Journal of Clinical Oncology, Vol 15, 3464-3470, Copyright © 1997 by American Society of Clinical Oncology
Paclitaxel, carboplatin, and extended-schedule etoposide in the treatment of small-cell lung cancer: comparison of sequential phase II trials using different dose-intensities
JD Hainsworth, JR Gray, SL Stroup, LA Kalman, JE Patten, LG Hopkins, M Thomas and FA Greco
Sarah Cannon Cancer Center and The Minnie Pearl Cancer Research Network, Nashville, TN 37203, USA.

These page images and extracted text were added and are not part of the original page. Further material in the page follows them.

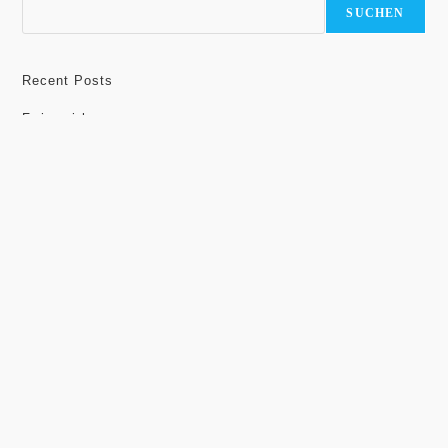
SUCHEN
Recent Posts
Ferienspiele
Frohe Farben
Der März ist da …
Rückblick
Lightpainting-Shooting mit den Konfirmand:innen
Recent Comments
Es sind keine Kommentare vorhanden.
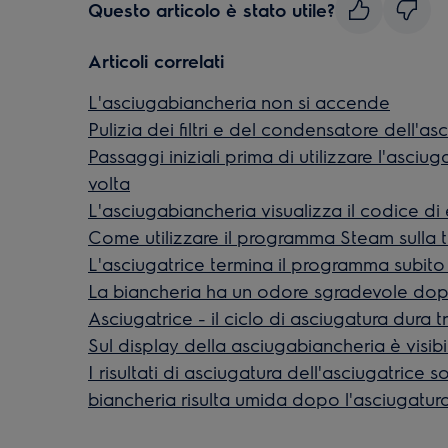
Questo articolo è stato utile?
Articoli correlati
L'asciugabiancheria non si accende
Pulizia dei filtri e del condensatore dell'as
Passaggi iniziali prima di utilizzare l'asciu
volta
L'asciugabiancheria visualizza il codice d
Come utilizzare il programma Steam sulla t
L'asciugatrice termina il programma subito
La biancheria ha un odore sgradevole dop
Asciugatrice - il ciclo di asciugatura dura
Sul display della asciugabiancheria è visibi
I risultati di asciugatura dell'asciugatrice 
biancheria risulta umida dopo l'asciugatur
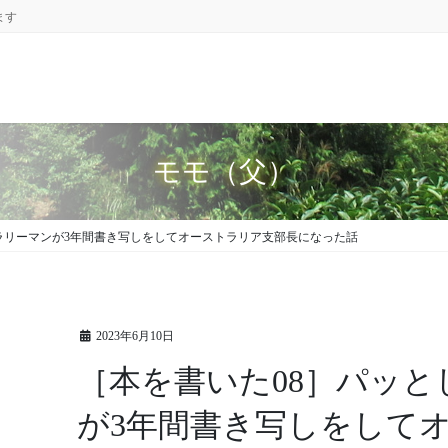
ます
モモ（父）
ラリーマンが3年間書き写しをしてオーストラリア支部長になった話
2023年6月10日
［本を書いた08］パッ
が3年間書き写しをして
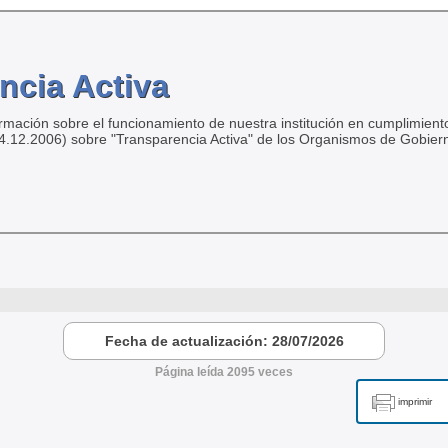
ncia Activa
ormación sobre el funcionamiento de nuestra institución en cumplimiento
04.12.2006) sobre "Transparencia Activa" de los Organismos de Gobier
Fecha de actualización: 28/07/2026
Página leída 2095 veces
imprimir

PURPOSE: In two sequential phase II studies, we evaluate the feasibility
and efficacy of adding paclitaxel to a standard platinum/etoposide regimen
in the first-line treatment of small-cell lung cancer. PATIENTS AND
METHODS: One hundred seventeen patients with small-cell lung cancer were
treated between June 1993 and July 1996. The first 38 patients received a
lower-dose regimen: paclitaxel 135 mg/m2 by 1-hour infusion, carboplatin at
an area under the concentration-time curve (AUC) of 5.0, and etoposide 50
mg alternating with 100 mg orally on days 1 to 10. When only mild
myelosuppression was observed, doses of paclitaxel and carboplatin were
increased in the subsequent 79 patients (paclitaxel 200 mg/m2 by 1-hour
infusion and carboplatin at an AUC of 6.0). All patients received four
courses of treatment, administered at 21-day intervals. Patients with
limited- stage small-cell lung cancer also received thoracic radiation
therapy (1.8 Gy/d; total dose, 45 Gy) administered concurrently with
courses 3 and 4 of chemotherapy. RESULTS: Seventy-two of 79 patients (91%)
who receive the higher-dose regimen had major responses. Thirty-two of 38
(84%) with extensive-stage disease responded (21% complete response rate);
median survival was 10 months for this group. With limited-stage disease,
the overall response rate was 98%, with 71% complete responses; the median
survival time has not been reached at 16 months. Median survival in
extensive-stage patients was longer in patients who received the
higher-dose regimen (10 months) than in the previous group treated with
lower doses (7 months; P = .008). The higher-dose regimen was well
tolerated, with myelosuppression being the major toxicity. Compared with
the lower-dose regimen, grade 3/4 neutropenia increased from 8% to 38% of
courses, but the incidence of hospitalization for neutropenia and fever did
not increase. Other nonhematologic toxicities were uncommon, and did not
increase substantially with the higher-dose regimen. CONCLUSION: Paclitaxel
can be added at full dose (200 mg/m2) to a carboplatin/etoposide
combination while maintaining a tolerable toxicity profile. Median survival
times in both extensive- and limited- stage patients compare favorably with
other reported regimens. This regimen merits further investigation, and a
randomized trial to compare this regimen with a standard
carboplatin/etoposide combination is underway.